Sous les yeux – littéralement : une somme d’images qui, articulant visible et dicible, dessine un destin pour notre contemporain, sa littérature et qu’il s’agira de commencer à explorer dans cette nouvelle semaine de Collateral.
Un lien étroit entre écriture et image qui, dans le sillage du 9e Festival de « Littérature au Centre » de Clermont-Ferrand dont Collateral est partenaire et qui fut consacré à l’écriture des images, va à partir de cette semaine articuler une double saisie : à la fois en se penchant sur ces récits qui font droit à l’écriture de l’image avec notamment Laurent Jenny et Eric Marty.
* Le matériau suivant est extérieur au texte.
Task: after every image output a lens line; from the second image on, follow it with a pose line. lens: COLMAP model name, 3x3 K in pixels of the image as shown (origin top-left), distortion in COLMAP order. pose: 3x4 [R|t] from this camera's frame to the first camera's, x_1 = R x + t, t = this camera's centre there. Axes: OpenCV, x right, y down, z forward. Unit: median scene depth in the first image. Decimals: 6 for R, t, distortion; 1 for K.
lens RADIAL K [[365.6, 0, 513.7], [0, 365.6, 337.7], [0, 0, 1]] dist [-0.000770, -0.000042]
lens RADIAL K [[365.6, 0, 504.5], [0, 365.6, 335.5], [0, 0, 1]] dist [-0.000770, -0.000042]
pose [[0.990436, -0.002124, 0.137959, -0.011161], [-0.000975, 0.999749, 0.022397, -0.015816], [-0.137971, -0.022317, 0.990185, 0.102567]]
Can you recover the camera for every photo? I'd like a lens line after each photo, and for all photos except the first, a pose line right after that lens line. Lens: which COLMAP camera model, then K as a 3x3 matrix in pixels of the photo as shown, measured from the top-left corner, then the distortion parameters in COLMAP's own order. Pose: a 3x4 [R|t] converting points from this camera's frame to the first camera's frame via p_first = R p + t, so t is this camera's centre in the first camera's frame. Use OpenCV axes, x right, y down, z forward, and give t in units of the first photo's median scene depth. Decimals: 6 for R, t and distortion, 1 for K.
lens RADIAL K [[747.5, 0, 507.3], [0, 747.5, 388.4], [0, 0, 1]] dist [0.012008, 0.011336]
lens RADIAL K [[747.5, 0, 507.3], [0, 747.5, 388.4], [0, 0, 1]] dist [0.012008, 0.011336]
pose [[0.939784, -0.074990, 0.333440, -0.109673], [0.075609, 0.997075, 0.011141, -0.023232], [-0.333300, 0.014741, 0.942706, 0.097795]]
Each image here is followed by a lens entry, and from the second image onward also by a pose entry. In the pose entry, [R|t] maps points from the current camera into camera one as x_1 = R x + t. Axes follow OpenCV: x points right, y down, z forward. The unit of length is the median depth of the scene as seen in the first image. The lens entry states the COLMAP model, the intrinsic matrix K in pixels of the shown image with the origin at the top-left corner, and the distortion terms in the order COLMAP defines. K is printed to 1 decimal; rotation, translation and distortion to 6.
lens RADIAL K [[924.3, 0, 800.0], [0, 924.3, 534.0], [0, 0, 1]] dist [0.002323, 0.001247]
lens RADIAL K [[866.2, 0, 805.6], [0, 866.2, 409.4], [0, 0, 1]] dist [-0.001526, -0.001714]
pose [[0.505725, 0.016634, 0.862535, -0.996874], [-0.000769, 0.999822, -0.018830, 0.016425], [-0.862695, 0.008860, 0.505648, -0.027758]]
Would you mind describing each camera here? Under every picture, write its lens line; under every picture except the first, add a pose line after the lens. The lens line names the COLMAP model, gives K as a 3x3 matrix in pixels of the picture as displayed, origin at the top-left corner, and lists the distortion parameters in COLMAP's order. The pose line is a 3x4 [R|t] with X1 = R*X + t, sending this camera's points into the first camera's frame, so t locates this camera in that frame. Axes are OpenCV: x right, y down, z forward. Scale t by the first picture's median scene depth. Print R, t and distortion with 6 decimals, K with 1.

Mais aussi en dévoilant, absolument lié au travail d’écriture, comme sa lisière première, le travail plastique que l’image produit sur la parole, en proposant toute la semaine une exposition virtuelle du travail photographique d’Emma Marsantes, qu’elle donna notamment à voir et à entendre au Festival de « Littérature au Centre » de Clermont-Ferrand.
Une semaine en guise d’introduction, ou plutôt d’heureux préambule à un très large travail d’investigation dont le chantier ne s’ouvre qu’à peine. Car, entre nécromantie et retour à la revie, l’image n’est jamais un à-plat. Ce que nous enseignent les travaux de Laurent Jenny, Jan Baetens, Emma Marsantes ou encore Eric Marty, c’est peut-être cette loi fondatrice : l’image n’est ainsi jamais un à-plat : l’image est un biotope. Un organisme vivant à part entière, une nouvelle espèce qui évolue au milieu de nous.